I don’t think anything quite that dramatic will occur this time but I do think this is an important signal for a top. Silver is near flashing the same signal and gold likely made a top this week at just over $1600.
Okay you say, what could go wrong; glad you asked. The US dollar has been beaten down by our government (hoping to boost exports), the debt talks, and the absurd idea that the Euro is in dandy shape. The following is hypothetical but I can play Tom Clancy just as well as he can......
The US finally makes a debt ceiling deal. It is short term and will have to be re-visited before the 2012 elections. The President does not like it but has no option but to sign it. Immediately the US bond market firms and the Dollar soars.

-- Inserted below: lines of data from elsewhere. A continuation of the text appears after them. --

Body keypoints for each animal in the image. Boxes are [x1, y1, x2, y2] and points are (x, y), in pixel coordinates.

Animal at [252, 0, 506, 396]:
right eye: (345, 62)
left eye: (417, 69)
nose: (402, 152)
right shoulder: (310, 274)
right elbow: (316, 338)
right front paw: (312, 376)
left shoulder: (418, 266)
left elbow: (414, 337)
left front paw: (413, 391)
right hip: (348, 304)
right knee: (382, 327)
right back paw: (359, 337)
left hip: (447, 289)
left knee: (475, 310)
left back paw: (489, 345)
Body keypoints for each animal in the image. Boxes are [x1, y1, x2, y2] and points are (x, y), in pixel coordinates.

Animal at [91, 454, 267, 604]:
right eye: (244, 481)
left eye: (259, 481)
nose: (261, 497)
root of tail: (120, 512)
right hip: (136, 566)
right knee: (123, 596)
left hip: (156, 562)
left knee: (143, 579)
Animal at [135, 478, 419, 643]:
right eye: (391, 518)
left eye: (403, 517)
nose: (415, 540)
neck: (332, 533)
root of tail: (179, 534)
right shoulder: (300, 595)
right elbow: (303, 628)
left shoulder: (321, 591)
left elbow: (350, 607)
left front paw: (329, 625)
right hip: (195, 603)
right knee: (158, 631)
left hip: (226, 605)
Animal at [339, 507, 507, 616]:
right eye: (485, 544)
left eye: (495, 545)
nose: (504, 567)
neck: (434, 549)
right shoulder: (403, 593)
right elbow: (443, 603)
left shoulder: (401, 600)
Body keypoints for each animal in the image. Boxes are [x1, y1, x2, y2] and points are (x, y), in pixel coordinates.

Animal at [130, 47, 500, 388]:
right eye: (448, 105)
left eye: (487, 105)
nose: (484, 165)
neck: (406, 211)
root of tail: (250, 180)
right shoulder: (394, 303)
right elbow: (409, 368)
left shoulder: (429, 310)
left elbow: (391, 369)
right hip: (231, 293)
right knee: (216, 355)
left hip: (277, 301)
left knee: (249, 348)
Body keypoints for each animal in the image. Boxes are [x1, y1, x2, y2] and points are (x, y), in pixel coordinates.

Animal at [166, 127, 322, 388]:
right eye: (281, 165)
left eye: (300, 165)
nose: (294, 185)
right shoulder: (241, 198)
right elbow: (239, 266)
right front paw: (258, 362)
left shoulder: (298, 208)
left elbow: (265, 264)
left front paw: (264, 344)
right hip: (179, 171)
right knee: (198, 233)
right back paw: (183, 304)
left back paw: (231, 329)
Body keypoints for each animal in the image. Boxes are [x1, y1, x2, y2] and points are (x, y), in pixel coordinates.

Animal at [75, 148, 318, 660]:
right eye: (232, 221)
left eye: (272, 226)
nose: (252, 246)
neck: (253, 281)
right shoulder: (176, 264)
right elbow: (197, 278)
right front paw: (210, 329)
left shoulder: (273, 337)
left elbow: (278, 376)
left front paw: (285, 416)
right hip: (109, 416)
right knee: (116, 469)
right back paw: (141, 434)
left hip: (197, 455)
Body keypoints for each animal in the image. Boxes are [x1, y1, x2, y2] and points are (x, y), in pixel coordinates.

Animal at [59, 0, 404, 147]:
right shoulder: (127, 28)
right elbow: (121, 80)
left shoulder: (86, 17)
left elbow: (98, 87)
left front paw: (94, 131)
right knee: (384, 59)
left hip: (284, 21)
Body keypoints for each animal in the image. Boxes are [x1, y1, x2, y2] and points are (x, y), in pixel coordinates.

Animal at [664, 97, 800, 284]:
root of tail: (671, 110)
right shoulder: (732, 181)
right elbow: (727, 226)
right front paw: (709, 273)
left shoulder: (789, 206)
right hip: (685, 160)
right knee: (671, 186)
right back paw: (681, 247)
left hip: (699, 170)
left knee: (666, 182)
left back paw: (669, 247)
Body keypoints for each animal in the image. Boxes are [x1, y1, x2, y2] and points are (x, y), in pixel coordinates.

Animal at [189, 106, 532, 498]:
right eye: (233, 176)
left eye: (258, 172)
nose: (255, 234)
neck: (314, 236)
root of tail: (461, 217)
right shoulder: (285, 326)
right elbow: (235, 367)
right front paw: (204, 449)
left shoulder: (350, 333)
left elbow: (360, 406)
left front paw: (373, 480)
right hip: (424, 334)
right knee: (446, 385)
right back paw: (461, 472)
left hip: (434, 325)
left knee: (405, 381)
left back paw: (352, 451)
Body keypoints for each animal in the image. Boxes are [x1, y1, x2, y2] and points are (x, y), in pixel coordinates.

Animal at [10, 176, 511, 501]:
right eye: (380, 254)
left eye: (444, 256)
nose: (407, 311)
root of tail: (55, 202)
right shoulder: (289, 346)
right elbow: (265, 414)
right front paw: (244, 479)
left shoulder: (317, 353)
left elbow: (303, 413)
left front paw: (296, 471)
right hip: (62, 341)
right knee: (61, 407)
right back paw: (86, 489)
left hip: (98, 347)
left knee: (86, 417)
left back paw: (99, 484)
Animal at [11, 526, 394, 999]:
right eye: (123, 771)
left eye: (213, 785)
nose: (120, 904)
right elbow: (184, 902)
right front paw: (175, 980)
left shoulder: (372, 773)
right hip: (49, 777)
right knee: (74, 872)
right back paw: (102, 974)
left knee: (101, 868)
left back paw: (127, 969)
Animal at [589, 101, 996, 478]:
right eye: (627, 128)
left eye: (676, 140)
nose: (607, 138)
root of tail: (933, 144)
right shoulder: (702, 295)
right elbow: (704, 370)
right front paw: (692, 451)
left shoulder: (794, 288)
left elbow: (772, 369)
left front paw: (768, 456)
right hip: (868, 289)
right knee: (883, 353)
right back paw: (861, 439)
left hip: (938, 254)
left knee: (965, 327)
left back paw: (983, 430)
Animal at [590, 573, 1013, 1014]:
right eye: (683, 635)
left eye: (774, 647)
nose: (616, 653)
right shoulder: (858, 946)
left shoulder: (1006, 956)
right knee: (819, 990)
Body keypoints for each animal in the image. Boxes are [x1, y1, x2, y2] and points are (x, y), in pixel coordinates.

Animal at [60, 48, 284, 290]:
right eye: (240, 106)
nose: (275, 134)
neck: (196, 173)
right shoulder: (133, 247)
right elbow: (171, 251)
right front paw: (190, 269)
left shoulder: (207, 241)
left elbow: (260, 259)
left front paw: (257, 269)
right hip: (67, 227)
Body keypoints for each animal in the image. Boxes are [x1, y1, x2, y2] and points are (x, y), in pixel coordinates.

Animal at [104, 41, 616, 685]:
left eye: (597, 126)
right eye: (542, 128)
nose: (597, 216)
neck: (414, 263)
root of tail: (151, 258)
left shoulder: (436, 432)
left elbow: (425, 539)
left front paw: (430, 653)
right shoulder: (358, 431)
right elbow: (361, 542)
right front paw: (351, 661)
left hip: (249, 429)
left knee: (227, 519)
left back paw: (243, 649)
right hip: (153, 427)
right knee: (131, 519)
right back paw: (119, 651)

In Europe the façade around the Club Med countries quickly dissolves. Not only are the small countries like Greece and Portugal in trouble, now the long-term neglect in Spain and Italy surfaces. And there is no one but the German and French banks to roll over and agree to take massive hits on their foreign bond portfolios. The riots in Athens quickly spread to Rome, Vienna, and then on to Barcelona and Madrid. It seems everyone wants to know why they have been suddenly disfranchised; Pension payments cannot be made and bond interest is on hold.
The Euro currency goes into a tail spin. Other currencies are dumped wholesale in a scramble for dollars. Gold and silver margin requirements are raised again; this is met with liquidation of positions as margin calls mount. With riots in the streets of Europe and calls for austerity among those defaulting, business brakes to a halt. The demand for oil plummets, after all there was never a supply shortage anyway. Arab countries, never under an OPEC enforcement agreement, flood the market with oil. They are desperate to raise money for immediate social schemes to calm their out of work populations.
Stock prices plummet world wide as investors liquidate portfolios to make debt payments. Dubai defaults on another payment for its City Centre Investment in Las Vegas. The crowds suddenly desert the new casinos in Macau; MGM China denies a liquidity crisis but misses a junk bond interest payment. Russia calls for production quotas among OPEC members.
Already nervous, weak states like Michigan, California, Illinois, and New York beg the Federal Government for funds to make pension and bond payments. Unemployment bolts to 9.4% nationwide. Schools ponder four day weeks for the nearby fall semester. The President’s approval rating falls below 40%.
Hugo Chavez has not been seen for days; Caracas erupts in riots. Crude oil has fallen to $60. Peru, Bolivia, and Venezuela appeal to the IMF for help. A news blackout falls across Cuba. US accounting firms abandon more Chinese clients amid questionable asset and loan values. The Australian and Canadian currencies are limit down in fall trading. Property values collapse in Vancouver.
Well that may be a bit much but it is not out of the question. This of course could play out in a dozen ways with more or less of this or that. It is a fact that Brazil, India, and Chinese stock markets have been declining since last November. Like crude oil, they too have flashed a monthly sell signal, months ago. Overheated stocks like Netflix are already down 10%. A handful of high techs like Google, Amazon, and IBM hold the market up, not to mention this week’s IPO for Dunkin’ Donuts (swell). Energy service stocks like Patterson PTEN now re-visit their same high prices as in the summer of 2008. Recall that the collapse in 2008 did not really start until September. So don’t dismiss the idea just because it does not immediately happen.
Our point today was to issue a wake up call. A mere 7% of investors are bullish on the US Dollar. This is typical of market bottoms. A dollar rally will sink gold, silver, stocks, and yes, crude oil.